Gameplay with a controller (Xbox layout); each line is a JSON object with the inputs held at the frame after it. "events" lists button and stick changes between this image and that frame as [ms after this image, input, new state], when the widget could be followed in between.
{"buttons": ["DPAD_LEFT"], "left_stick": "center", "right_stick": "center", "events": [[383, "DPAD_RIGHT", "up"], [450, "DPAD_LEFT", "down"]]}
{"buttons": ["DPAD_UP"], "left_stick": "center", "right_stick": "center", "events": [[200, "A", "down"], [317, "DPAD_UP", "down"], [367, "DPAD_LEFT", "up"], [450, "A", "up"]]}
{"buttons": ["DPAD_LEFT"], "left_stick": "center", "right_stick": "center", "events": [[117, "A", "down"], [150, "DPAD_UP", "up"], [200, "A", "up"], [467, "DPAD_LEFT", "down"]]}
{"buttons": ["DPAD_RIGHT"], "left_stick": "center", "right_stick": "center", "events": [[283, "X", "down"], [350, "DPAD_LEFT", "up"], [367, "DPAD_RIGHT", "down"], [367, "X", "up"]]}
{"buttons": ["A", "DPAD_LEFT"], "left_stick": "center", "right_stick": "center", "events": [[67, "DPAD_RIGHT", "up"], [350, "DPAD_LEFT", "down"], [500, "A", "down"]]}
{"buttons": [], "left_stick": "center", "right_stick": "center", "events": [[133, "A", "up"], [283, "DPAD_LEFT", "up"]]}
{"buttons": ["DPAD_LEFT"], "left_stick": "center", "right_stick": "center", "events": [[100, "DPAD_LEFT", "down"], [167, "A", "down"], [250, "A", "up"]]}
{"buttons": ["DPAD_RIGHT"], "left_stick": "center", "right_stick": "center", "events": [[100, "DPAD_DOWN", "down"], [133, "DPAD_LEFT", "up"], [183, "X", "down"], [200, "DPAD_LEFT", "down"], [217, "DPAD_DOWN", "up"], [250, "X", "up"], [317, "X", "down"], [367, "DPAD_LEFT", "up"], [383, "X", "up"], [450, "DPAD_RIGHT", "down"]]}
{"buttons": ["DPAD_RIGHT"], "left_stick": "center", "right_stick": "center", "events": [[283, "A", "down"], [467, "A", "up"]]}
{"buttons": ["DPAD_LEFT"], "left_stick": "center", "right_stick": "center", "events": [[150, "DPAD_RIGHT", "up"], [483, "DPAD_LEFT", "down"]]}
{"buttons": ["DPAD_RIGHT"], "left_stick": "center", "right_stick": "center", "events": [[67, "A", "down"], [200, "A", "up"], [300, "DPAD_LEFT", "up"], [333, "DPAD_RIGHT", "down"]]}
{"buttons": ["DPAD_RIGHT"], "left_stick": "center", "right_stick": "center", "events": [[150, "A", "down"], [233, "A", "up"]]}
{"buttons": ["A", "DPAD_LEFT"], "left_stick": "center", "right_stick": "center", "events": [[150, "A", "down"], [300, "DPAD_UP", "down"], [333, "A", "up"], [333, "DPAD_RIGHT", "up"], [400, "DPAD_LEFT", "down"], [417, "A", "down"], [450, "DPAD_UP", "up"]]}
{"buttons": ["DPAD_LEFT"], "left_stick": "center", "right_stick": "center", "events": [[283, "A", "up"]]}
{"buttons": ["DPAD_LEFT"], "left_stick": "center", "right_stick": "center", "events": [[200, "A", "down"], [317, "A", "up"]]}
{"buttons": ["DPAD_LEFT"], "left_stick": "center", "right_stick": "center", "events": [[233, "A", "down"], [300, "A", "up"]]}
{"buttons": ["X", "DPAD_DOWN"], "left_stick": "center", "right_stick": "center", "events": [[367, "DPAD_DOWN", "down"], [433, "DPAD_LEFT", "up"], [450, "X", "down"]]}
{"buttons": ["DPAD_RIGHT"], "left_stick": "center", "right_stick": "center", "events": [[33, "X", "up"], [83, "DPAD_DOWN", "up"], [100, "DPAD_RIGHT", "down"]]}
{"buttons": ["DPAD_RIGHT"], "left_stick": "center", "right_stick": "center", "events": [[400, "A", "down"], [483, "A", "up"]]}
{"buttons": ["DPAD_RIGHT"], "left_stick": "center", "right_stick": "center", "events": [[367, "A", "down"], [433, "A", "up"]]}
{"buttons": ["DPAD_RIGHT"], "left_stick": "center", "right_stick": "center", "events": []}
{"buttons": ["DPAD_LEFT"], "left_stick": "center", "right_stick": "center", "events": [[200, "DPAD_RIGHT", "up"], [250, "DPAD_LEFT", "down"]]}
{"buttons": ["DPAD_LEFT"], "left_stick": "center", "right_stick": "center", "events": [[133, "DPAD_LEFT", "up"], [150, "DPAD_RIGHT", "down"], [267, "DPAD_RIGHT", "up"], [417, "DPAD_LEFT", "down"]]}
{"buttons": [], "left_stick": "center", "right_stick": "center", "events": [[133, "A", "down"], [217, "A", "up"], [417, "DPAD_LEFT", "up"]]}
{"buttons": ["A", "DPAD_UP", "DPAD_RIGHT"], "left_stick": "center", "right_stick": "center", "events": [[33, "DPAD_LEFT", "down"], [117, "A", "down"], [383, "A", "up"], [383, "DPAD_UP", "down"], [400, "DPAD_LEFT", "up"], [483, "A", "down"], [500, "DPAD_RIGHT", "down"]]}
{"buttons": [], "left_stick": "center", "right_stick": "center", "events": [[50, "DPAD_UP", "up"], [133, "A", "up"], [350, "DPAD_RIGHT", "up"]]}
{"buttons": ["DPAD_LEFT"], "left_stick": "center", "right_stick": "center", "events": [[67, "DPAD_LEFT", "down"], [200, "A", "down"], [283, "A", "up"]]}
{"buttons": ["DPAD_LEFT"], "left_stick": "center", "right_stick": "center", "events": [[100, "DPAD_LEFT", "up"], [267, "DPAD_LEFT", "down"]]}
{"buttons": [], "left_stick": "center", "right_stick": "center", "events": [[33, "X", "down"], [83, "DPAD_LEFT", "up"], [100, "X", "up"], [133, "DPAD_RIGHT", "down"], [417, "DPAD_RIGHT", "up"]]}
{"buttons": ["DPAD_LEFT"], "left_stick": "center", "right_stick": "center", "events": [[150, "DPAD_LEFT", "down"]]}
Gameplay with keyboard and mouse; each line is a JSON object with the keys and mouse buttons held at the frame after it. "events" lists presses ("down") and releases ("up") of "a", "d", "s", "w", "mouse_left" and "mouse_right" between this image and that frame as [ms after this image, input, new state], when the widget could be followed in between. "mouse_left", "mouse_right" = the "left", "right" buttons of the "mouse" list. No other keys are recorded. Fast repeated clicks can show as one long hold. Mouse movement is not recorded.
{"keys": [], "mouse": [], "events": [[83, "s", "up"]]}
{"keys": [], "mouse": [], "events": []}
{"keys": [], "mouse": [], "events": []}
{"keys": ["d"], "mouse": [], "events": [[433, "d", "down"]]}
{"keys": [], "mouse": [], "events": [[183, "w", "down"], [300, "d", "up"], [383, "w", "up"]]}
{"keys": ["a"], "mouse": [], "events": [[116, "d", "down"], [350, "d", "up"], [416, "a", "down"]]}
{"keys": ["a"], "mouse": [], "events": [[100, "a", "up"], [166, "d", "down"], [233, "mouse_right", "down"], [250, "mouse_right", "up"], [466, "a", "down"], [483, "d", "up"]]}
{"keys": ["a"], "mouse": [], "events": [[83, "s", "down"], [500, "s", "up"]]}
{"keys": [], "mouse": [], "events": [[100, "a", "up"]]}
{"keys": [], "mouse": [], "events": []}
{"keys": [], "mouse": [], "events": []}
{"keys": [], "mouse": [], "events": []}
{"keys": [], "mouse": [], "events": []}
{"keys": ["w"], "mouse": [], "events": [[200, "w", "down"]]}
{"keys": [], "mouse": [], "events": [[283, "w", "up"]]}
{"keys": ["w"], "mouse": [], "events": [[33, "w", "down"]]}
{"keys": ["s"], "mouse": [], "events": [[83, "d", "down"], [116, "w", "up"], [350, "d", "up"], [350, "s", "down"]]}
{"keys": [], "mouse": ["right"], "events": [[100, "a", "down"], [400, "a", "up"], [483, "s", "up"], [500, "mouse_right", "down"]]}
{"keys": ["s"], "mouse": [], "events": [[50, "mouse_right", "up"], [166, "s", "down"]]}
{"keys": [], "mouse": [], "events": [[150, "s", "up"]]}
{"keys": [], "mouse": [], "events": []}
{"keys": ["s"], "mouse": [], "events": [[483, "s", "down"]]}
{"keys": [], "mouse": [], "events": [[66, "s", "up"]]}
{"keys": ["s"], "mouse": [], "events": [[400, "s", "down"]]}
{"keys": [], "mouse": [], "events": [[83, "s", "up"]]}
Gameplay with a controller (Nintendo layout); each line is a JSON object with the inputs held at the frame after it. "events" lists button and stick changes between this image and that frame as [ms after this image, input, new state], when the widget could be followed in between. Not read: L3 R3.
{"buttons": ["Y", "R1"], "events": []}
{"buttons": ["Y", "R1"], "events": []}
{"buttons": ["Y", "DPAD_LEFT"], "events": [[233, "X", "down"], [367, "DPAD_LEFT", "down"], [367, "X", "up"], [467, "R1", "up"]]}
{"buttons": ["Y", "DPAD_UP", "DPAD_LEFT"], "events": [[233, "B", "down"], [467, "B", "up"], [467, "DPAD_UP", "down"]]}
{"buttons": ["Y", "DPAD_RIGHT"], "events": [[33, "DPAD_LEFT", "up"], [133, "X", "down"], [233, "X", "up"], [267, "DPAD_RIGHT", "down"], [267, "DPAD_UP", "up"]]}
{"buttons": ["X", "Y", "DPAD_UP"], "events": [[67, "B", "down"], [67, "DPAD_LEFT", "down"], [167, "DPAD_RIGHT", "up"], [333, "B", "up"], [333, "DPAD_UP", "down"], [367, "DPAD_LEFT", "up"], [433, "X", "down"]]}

Problem statement
Give the number of lines in the entries that contain the word "layout", with no other text.

Response below
2